Reducing vasovagal risk

The writing group also advocated for a multifaceted strategy for vasovagal risk reduction for all patients with rheumatic heart disease receiving BPG, adding that most of the recommendations “are simple, can be implemented in most locations and have the potential to save lives.” To minimize vasovagal risk, the advisory includes five recommendations:

  • Minimize the pain of injection with pain reduction and reassurance techniques.
  • Have the patient drink 500 mL of water 30 to 60 minutes before injection.
  • Have the patient eat a snack 30 to 60 minutes before injection.
  • Administer BPG in the supine position.
  • Have the patient remain supine for at least 5 minutes after injection and rise slowly.

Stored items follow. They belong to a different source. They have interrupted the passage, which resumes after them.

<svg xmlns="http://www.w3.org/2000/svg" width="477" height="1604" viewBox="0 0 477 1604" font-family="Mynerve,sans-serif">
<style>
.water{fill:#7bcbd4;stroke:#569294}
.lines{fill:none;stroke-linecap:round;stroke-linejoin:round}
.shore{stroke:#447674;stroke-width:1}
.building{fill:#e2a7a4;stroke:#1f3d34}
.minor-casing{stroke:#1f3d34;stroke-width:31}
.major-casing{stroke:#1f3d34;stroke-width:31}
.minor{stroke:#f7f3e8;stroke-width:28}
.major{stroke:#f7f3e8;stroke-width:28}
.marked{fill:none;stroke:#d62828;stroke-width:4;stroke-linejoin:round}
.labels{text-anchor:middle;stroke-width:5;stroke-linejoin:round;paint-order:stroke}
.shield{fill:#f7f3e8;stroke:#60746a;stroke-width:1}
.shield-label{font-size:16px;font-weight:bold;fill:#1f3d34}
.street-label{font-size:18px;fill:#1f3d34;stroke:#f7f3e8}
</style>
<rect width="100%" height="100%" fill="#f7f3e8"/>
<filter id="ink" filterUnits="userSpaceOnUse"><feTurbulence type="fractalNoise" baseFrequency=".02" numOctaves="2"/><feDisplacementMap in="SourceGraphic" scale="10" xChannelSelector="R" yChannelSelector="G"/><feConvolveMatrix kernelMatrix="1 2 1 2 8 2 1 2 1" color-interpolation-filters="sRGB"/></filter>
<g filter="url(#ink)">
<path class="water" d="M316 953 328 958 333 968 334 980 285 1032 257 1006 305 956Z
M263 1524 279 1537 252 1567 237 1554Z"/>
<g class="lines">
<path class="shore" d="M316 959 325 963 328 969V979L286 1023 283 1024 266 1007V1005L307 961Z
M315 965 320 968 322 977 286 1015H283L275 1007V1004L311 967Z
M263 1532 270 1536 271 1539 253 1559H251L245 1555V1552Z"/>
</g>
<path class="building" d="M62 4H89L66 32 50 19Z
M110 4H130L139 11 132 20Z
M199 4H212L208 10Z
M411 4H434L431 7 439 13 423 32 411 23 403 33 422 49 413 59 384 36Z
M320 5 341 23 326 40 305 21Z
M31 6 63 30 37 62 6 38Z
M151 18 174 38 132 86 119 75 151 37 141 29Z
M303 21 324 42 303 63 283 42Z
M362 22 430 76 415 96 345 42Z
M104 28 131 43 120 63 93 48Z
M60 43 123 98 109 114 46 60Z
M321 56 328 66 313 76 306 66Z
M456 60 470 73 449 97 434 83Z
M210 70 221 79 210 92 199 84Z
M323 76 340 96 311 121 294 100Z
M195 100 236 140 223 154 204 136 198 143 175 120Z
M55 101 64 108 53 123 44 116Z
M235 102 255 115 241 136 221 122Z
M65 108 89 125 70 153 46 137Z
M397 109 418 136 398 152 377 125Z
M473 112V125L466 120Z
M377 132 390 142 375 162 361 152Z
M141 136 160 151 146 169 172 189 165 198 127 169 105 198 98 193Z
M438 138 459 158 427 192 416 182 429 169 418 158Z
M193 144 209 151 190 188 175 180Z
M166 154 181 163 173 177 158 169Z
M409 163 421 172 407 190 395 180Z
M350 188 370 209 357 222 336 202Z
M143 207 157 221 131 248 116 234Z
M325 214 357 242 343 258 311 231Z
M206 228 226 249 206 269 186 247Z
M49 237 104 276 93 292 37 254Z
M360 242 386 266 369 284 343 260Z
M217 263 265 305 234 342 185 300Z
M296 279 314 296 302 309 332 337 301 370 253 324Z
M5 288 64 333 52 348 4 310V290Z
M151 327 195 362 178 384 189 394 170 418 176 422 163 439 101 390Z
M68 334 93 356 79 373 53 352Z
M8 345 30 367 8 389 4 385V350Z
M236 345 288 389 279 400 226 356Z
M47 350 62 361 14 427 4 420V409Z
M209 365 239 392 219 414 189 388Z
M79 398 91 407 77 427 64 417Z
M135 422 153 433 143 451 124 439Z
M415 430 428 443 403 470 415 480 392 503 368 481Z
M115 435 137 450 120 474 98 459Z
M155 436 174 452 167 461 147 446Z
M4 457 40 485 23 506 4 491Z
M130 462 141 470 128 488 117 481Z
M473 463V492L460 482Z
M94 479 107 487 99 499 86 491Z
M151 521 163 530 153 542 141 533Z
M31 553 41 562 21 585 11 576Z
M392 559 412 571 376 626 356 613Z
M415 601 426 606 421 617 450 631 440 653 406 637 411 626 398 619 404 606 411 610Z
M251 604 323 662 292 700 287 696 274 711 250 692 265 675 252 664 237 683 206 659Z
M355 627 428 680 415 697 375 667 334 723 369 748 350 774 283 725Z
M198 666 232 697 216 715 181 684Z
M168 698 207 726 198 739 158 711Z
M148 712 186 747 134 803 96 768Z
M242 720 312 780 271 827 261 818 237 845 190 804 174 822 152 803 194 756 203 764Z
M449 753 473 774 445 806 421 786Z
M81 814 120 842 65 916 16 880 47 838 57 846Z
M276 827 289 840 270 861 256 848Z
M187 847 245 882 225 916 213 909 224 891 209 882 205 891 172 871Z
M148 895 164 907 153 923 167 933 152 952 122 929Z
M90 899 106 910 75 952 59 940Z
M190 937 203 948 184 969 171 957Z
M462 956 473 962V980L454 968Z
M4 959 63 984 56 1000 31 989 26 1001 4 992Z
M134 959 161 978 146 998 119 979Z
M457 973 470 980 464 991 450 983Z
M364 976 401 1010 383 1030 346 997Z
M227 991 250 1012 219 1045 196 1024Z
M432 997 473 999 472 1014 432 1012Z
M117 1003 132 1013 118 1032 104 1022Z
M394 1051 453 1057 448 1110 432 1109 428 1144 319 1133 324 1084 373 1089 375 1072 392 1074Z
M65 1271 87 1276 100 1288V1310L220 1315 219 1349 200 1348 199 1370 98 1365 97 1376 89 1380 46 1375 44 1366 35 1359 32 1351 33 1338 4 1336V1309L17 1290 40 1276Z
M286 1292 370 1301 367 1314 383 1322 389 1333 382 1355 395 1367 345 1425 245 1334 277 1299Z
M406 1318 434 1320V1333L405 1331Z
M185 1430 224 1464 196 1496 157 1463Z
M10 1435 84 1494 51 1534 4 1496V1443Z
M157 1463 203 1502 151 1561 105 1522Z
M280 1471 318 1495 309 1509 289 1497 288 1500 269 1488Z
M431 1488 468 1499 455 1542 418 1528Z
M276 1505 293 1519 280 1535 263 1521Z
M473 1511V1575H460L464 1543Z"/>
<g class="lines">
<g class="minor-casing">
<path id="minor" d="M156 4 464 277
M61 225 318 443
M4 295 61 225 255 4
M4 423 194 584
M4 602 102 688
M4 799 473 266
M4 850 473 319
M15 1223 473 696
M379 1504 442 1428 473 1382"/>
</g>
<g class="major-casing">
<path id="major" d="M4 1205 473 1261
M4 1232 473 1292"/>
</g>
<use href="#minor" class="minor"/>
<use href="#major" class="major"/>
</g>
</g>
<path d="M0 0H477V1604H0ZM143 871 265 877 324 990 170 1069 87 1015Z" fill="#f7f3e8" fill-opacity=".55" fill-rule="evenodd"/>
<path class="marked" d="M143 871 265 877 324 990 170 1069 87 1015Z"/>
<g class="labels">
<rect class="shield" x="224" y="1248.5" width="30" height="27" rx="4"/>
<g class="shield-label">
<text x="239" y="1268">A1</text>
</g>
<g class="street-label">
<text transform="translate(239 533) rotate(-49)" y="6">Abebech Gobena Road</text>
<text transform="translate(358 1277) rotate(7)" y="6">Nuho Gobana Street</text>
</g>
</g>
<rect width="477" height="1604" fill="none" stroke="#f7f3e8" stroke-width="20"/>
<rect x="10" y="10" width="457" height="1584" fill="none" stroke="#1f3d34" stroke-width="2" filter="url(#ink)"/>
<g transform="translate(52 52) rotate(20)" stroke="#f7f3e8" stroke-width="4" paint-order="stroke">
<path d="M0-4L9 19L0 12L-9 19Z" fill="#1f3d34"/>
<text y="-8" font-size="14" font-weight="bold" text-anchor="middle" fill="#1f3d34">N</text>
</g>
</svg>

Signs of a CV response often occur immediately after administration of BPG and can include low BP, slow heart rate and fainting, all of which may lead to low blood flow to the heart, irregular heart rhythm and sudden cardiac death. Signs of anaphylaxis after BPG injection are usually slightly delayed after the injection, even up to an hour later, and include coughing, respiratory distress, rapid heart rate, low BP that does not respond to position change, fainting, itching and redness at the injection site.

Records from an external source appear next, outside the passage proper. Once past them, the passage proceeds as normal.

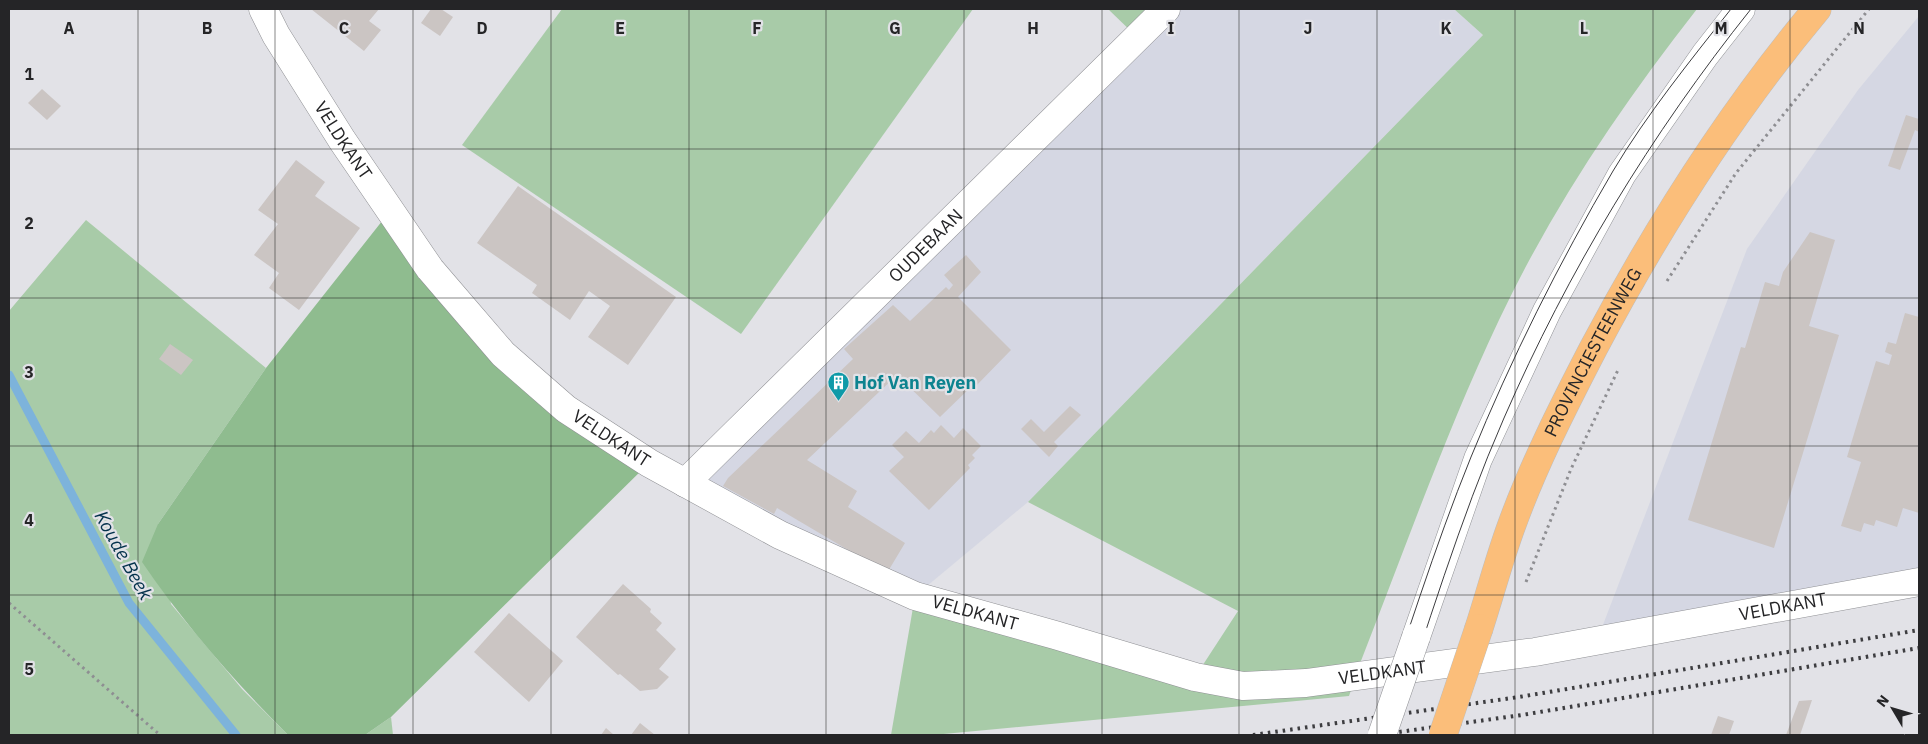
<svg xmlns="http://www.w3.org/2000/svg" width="1928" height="744" font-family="'IBM Plex Sans',sans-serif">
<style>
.built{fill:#d5d7e3}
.green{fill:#a8cba8}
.forest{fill:#8fbc8f}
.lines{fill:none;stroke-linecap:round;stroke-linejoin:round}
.stream{stroke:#7db3db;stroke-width:9}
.building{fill:#cbc5c3}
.minor-casing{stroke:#909195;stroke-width:29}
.major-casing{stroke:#bebebe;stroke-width:29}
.path{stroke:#8e8e92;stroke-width:3;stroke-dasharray:2.5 4;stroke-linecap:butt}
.minor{stroke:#fff;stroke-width:28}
.major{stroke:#fbbe7a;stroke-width:28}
.tram{stroke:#3d3d40;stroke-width:1}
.rail{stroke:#3d3d40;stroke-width:4;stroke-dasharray:2.5 5;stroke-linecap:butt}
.minor-bridge-casing{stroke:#909195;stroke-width:29;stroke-linecap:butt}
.major-bridge-casing{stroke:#bebebe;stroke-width:29;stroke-linecap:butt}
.minor-bridge{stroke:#fff;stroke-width:28}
.major-bridge{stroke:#fbbe7a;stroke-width:28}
.grid{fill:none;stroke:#252527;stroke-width:1;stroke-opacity:0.55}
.labels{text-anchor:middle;stroke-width:4.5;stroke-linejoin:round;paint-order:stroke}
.street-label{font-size:18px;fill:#252527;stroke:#e2e2e7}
.culture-label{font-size:18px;font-weight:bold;fill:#0d838f;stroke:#e2e2e7;text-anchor:start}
.water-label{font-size:19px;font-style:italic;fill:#04324c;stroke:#e2e2e7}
.grid-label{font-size:16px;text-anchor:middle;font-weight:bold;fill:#252527;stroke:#e2e2e7;stroke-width:4.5;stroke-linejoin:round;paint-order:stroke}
</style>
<rect width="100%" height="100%" fill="#e2e2e7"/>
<!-- built -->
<g class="built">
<polygon points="1166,9 1454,9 1483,35 1028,502 915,596 685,483"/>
<polygon points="1919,16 1919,571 1601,630 1747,249 1858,90"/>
</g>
<!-- green -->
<g class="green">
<polygon points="562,9 973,9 741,334 462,145"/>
<polygon points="1108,9 1166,9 1137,37"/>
<path d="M1454,9h243c-76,97 -145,199 -198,311 -53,112 -95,231 -140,346l-10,30 -416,39h-42l24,-139 280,81 43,-66 -210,-109 455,-467z"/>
<polygon points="86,220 266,368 158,524 171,604 242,689 288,735 9,735 9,311"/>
<polygon points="391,717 393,735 365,735"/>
</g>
<!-- forest -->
<path class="forest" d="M390,211l113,143 146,109 -258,254 -26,18h-77c-54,-54 -103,-110 -146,-173l16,-38 108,-156z"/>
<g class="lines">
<!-- stream -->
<polyline class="stream" points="9,375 129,603 236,735"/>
</g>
<!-- building -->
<g class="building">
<polygon points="311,9 379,9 369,21 381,30 364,51"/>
<polygon points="431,9 441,9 453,17 440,36 421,23"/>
<polygon points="42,89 61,106 47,120 28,103"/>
<polygon points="1906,115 1919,119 1919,132 1915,130 1900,170 1888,166"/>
<polygon points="296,160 325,182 315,196 360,228 299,310 269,288 279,273 254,255 278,224 258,210"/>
<polygon points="518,186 676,297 628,365 588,337 610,306 589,291 570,320 532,293 537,285 477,243"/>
<polygon points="1810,232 1835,240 1809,326 1839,335 1774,548 1688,520 1741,347 1745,348 1765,282 1779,286 1783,272"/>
<polygon points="966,255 981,272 958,297 1011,350 975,387 973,385 940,417 897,375 807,460 857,491 848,507 905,543 887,573 777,508 774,514 723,486 728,478 853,359 844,349 893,305 910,321 946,287 949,290 953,285 944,275"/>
<polygon points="1905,313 1919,317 1919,513 1903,508 1897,527 1876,520 1874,526 1864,523 1861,532 1841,526 1861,462 1847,457 1876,361 1889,365 1892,355 1885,352 1888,342 1896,344"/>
<polygon points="170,344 193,360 181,375 159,359"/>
<polygon points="1070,406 1081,415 1054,442 1058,446 1049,457 1021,429 1031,419 1044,432"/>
<polygon points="941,425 954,438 963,428 981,446 972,455 975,458 968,465 970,468 929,510 889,471 904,457 892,445 906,431 919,443 931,430 934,433"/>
<polygon points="623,584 651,609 650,612 662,623 656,630 676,649 659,669 669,677 657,689 640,691 620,674 618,675 576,637"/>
<polygon points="509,613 563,661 529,702 474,652"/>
<polygon points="1812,700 1800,735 1786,735 1799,701"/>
<polygon points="1718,716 1734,721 1729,735 1711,735"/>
<polygon points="640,723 655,735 631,735"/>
<polygon points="606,728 614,735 601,735"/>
</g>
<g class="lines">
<defs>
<g id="minor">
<path id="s1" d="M263,9l13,26 66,105 88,129 73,85 63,55 83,54 131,72 135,61 140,39 140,42 48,9 63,-3 229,-31 384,-70"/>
<path id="s2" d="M685,483l481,-474"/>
<polyline points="1416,637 1478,459 1547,311 1622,174 1705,55 1741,9"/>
</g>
<g id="major">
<path id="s3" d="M1479,628c11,-34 20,-68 32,-101 22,-61 52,-120 82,-178 64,-121 136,-235 224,-340"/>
</g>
</defs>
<!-- minor casing -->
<use href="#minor" class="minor-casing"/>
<!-- major casing -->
<use href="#major" class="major-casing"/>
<!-- path -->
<g class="path">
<polyline points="1667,281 1736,173 1869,9"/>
<polyline points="1526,582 1571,469 1618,370"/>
<polyline points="9,603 160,735"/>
</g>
<!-- minor -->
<use href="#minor" class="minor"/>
<!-- major -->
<use href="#major" class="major"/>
<!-- tram -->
<g class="tram">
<path d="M1373,735c32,-92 61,-187 98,-278 40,-98 88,-194 142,-286 34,-57 77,-110 118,-162"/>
<path d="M1391,735c36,-105 68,-214 113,-317 64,-147 147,-284 247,-409"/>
</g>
<!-- rail -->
<g class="rail">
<polyline points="1253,735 1519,697 1919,630"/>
<polyline points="1377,735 1522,715 1919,648"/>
</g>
<defs>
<polyline id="minor-bridge" points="1382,735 1416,637"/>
<polyline id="major-bridge" points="1443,735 1479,628"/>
</defs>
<!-- minor-bridge casing -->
<use href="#minor-bridge" class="minor-bridge-casing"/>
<!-- major-bridge casing -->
<use href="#major-bridge" class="major-bridge-casing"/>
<!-- minor-bridge -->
<use href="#minor-bridge" class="minor-bridge"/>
<!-- major-bridge -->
<use href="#major-bridge" class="major-bridge"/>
</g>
<!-- grid -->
<path class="grid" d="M138,9v726M275,9v726M413,9v726M551,9v726M689,9v726M826,9v726M964,9v726M1102,9v726M1239,9v726M1377,9v726M1515,9v726M1653,9v726M1790,9v726M9,149h1910M9,298h1910M9,446h1910M9,595h1910"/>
<!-- icons -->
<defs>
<symbol id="building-pin" viewBox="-11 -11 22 30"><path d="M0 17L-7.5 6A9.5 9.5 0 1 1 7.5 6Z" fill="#0f9aa8" stroke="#e2e2e7"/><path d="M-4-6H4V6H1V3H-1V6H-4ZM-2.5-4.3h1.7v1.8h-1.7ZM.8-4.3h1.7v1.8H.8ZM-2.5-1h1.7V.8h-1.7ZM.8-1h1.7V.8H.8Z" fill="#fff"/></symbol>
</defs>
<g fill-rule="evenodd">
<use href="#building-pin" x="826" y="370" width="25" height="34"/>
</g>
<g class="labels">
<!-- street labels -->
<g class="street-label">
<text dy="6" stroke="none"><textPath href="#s1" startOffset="154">VELDKANT</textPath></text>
<text dy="6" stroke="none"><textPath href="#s2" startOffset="338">OUDEBAAN</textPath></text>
<text dy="6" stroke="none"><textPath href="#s3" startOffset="299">PROVINCIESTEENWEG</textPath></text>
<text dy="6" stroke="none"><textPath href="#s1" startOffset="559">VELDKANT</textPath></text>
<text dy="6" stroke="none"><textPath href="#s1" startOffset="1788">VELDKANT</textPath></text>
<text dy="6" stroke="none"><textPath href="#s1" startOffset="964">VELDKANT</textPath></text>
<text dy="6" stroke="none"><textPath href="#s1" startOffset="1382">VELDKANT</textPath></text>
</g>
<!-- culture labels -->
<g class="culture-label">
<text x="854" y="389">Hof Van Reyen</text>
</g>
<!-- water labels -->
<g class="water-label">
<text transform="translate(124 555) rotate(61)" y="7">Koude Beek</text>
</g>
</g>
<g class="grid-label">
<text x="69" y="34">A</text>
<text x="207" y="34">B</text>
<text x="344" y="34">C</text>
<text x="482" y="34">D</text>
<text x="620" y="34">E</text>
<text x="757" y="34">F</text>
<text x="895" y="34">G</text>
<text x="1033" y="34">H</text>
<text x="1171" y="34">I</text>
<text x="1308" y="34">J</text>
<text x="1446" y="34">K</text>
<text x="1584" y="34">L</text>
<text x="1721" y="34">M</text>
<text x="1859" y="34">N</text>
<text x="29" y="80">1</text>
<text x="29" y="229">2</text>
<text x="29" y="378">3</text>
<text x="29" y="526">4</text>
<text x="29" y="675">5</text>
</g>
<!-- border -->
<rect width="1928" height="744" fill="none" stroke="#252527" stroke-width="20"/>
<!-- north arrow -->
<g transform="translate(1893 709) rotate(308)" stroke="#e2e2e7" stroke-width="4" paint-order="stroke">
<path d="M0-4L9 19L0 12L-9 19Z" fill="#252527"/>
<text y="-8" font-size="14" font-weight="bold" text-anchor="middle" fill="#252527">N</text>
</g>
</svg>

“We also believe that health care professionals who administer BPG should be taught to recognize vasovagal symptoms and should educate their patients as appropriate,” the researchers wrote.

‘The priority is research’

The researchers noted that there is little contemporary evidence on adverse BPG reactions, anaphylactic or otherwise, among patients with rheumatic heart disease.

“Although there are many studies that could be done on this topic, the priority is research to understand the extent and nature of the problem and to identify and implement solutions,” the researchers wrote.

“This advisory is urgently needed to raise awareness, provide risk stratification and guide health care professionals on easily implementable protocols to reduce risk and overcome reluctance to administer and receive BPG treatment for rheumatic heart disease,” Andrea Z. Beaton, MD, a pediatric cardiologist at Cincinnati Children’s Hospital Medical Center, associate professor of pediatrics at the University of Cincinnati School of Medicine and vice chair of the advisory writing group, said in the release.

More than 39 million people worldwide have rheumatic heart disease, a condition in which the heart’s valves are permanently damaged by rheumatic fever, which can occur if a strep throat infection or scarlet fever are untreated or inadequately treated. Most cases are among people living in low- and middle-income countries, where the condition is often diagnosed after severe valvular heart disease or other CV complications have already developed.